Many of the bigger charities, in particular, Oxfam, NSPCC and Barnardo's spend a fortune on TV advertising at peak times asking for a donation of £2 per month etc. One wonders whether questions should be asked about the amount of advertising, door drops, inserts etc. they spend their money on. But it is all conveniently hidden in PR and marketing costs.
There are sites such as Intelligent Giving which look at charities' value for money but the general public tend to be quite lazy nowadays and just raise money for, or donate to the same old high street names. Also so many companies now use employee vote to choose their charity of the year, small to medium charities do not stand a chance, so it's the same old story of the rich getting richer. Not to forget the impact that a Labrador puppy makes - sod the blind person, it's the Labrador that we like!
The general public should be much more discerning about the charities they choose or, in the long term, many small to medium charities could be phased out as they have not got the money to advertise or to throw at huge fundraising campaigns which £1 for a penny do very little.

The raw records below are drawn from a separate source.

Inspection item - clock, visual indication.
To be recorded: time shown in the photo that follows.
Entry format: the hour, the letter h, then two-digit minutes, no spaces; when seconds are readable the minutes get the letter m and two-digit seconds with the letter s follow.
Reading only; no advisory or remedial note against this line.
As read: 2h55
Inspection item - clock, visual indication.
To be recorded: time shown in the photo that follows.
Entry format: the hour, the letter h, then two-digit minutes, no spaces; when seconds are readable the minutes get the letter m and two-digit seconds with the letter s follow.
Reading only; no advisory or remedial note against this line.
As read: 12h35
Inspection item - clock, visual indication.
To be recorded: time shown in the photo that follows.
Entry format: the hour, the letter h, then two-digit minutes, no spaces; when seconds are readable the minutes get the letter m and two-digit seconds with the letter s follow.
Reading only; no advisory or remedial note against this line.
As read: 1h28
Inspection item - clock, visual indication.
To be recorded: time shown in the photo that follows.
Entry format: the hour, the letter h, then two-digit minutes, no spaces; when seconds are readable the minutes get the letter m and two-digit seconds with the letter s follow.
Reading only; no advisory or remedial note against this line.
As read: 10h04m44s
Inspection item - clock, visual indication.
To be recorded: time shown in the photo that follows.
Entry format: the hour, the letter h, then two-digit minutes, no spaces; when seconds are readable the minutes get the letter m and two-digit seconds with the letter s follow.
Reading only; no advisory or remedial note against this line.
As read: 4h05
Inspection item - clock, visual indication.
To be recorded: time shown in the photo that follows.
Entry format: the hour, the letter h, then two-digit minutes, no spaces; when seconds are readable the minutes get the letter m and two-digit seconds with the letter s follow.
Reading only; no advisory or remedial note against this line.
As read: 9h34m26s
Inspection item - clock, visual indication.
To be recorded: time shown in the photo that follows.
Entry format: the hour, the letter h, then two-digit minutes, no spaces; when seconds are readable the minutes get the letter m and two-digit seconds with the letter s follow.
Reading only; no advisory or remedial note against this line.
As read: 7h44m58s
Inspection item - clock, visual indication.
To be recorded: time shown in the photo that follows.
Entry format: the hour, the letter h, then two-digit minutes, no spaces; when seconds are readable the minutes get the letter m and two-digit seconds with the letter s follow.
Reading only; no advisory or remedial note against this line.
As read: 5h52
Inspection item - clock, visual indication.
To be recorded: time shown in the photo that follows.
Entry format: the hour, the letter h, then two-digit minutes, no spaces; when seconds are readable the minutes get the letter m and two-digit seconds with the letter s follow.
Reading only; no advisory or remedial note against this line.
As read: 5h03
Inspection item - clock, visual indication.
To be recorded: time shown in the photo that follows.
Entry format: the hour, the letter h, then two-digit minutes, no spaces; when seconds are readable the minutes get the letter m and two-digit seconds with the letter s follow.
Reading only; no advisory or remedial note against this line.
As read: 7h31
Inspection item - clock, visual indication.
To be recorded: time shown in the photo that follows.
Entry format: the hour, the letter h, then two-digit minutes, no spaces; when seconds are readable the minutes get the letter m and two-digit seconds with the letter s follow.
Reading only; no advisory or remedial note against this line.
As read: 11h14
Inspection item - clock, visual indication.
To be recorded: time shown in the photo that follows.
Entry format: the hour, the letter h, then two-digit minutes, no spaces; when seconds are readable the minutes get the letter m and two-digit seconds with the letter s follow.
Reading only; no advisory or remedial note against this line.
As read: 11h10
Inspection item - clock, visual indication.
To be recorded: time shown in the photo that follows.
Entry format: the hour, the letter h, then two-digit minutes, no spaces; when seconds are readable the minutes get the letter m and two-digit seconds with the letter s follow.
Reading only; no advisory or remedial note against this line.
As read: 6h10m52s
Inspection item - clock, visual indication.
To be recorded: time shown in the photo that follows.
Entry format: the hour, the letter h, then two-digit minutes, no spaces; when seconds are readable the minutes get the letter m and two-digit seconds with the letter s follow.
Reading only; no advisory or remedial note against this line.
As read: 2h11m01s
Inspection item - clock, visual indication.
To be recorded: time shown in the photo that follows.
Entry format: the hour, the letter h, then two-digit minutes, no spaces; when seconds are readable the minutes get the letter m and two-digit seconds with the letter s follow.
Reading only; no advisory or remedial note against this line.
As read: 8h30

Wasn''t the Full Stop Campaign which cost many millions of pounds to run and raised untold millions of pounds, meant to have stopped child abuse by now - a failed campaign because no charity could do this, however much money is thrown at it.
Look at Carers UK's website www.carersuk.org. They do not currently spend any money on advertising or direct mail and they just quietly get on with their job of campaigning for a better deal for carers and providing information and advice for them. They helped carers win many millions of pounds in benefits. Just bear in mind, also, when they get a success, which very often they do, it benefits 6 million carers, I do not think there are many of the high street charities could boast of those sort of numbers.
The general public should look closer to home to their local charities or for some of the lesser known charities that are quietly getting on with making massive changes for minimum money.